Milan Kučera

Personal information
- Nationality: Slovak
- Born: 1963 (age 62–63)
- Years active: 1982–1993

Sport
- Country: Slovakia
- Sport: Canoe slalom
- Event: C2

Medal record
Men's canoe slalom
World Championships
Representing Czechoslovakia
| Gold medal – first place | 1983 Meran | C2 team |
| Gold medal – first place | 1985 Augsburg | C2 team |
| Silver medal – second place | 1987 Bourg St.-Maurice | C2 team |
| Silver medal – second place | 1989 Savage River | C2 team |
| Silver medal – second place | 1991 Tacen | C2 team |
| Bronze medal – third place | 1987 Bourg St.-Maurice | C2 |
Representing Slovakia
| Bronze medal – third place | 1993 Mezzana | C2 team |

= Milan Kučera (canoeist) =

Slovak slalom canoeist (born 1963)

Milan Kučera (born 1963) is a Slovak slalom canoeist who competed at the international level from 1982 to 1993, specializing in the C2 discipline.

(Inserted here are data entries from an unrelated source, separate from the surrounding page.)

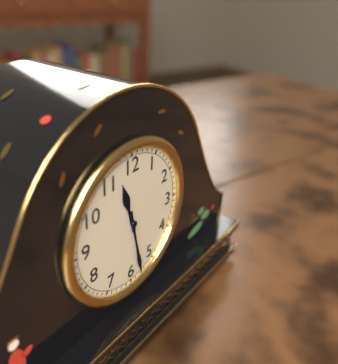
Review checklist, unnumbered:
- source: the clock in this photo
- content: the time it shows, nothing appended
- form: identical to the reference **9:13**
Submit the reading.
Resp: **11:28**
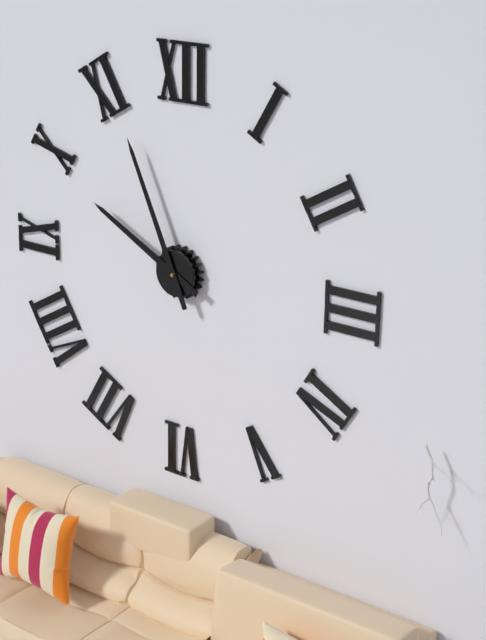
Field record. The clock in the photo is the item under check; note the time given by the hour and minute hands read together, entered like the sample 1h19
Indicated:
9h56
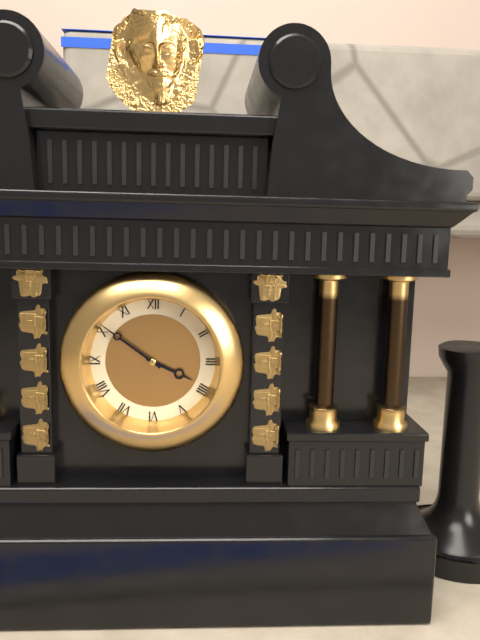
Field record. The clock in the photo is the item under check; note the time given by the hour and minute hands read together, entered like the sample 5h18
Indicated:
3h51
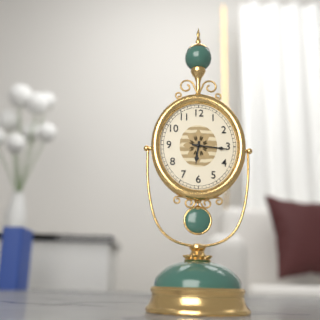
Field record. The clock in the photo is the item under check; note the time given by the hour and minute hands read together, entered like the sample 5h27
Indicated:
6h16
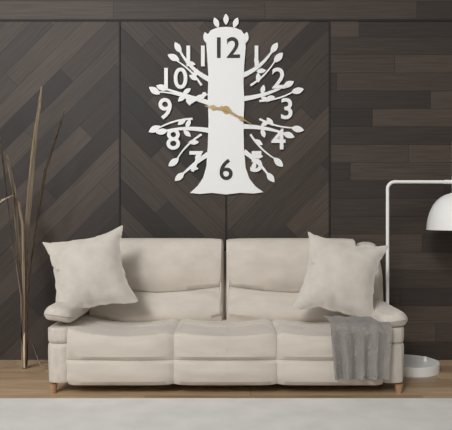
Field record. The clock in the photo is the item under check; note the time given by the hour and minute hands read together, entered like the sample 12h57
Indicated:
9h20
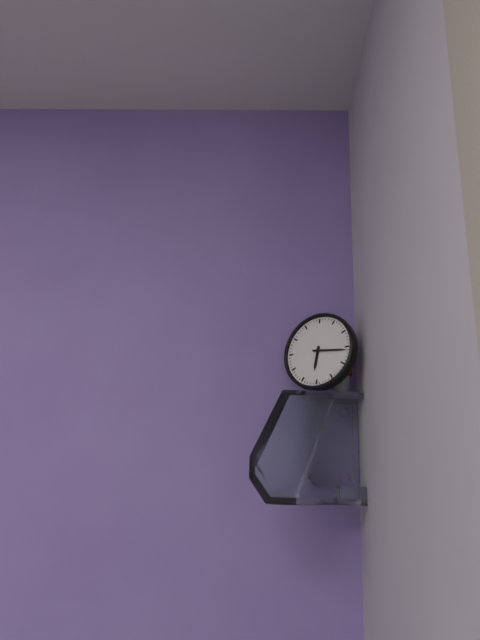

He won seven medals at the ICF Canoe Slalom World Championships with two golds (C2 team: 1983, 1985 both for Czechoslovakia), three silvers (C2 team: 1987, 1989, 1991 all for Czechoslovakia) and two bronzes (C2: 1987 for Czechoslovakia; C2 team: 1993 for Slovakia).

His partner in the C2 boat from 1982 to 1989 was Miroslav Hajdučík. From 1991 to 1993 he paddled with Viktor Beneš.

== Career statistics ==

=== Major championships results timeline ===
Representing Czechoslovakia from 1983 to 1992 and Slovakia in 1993.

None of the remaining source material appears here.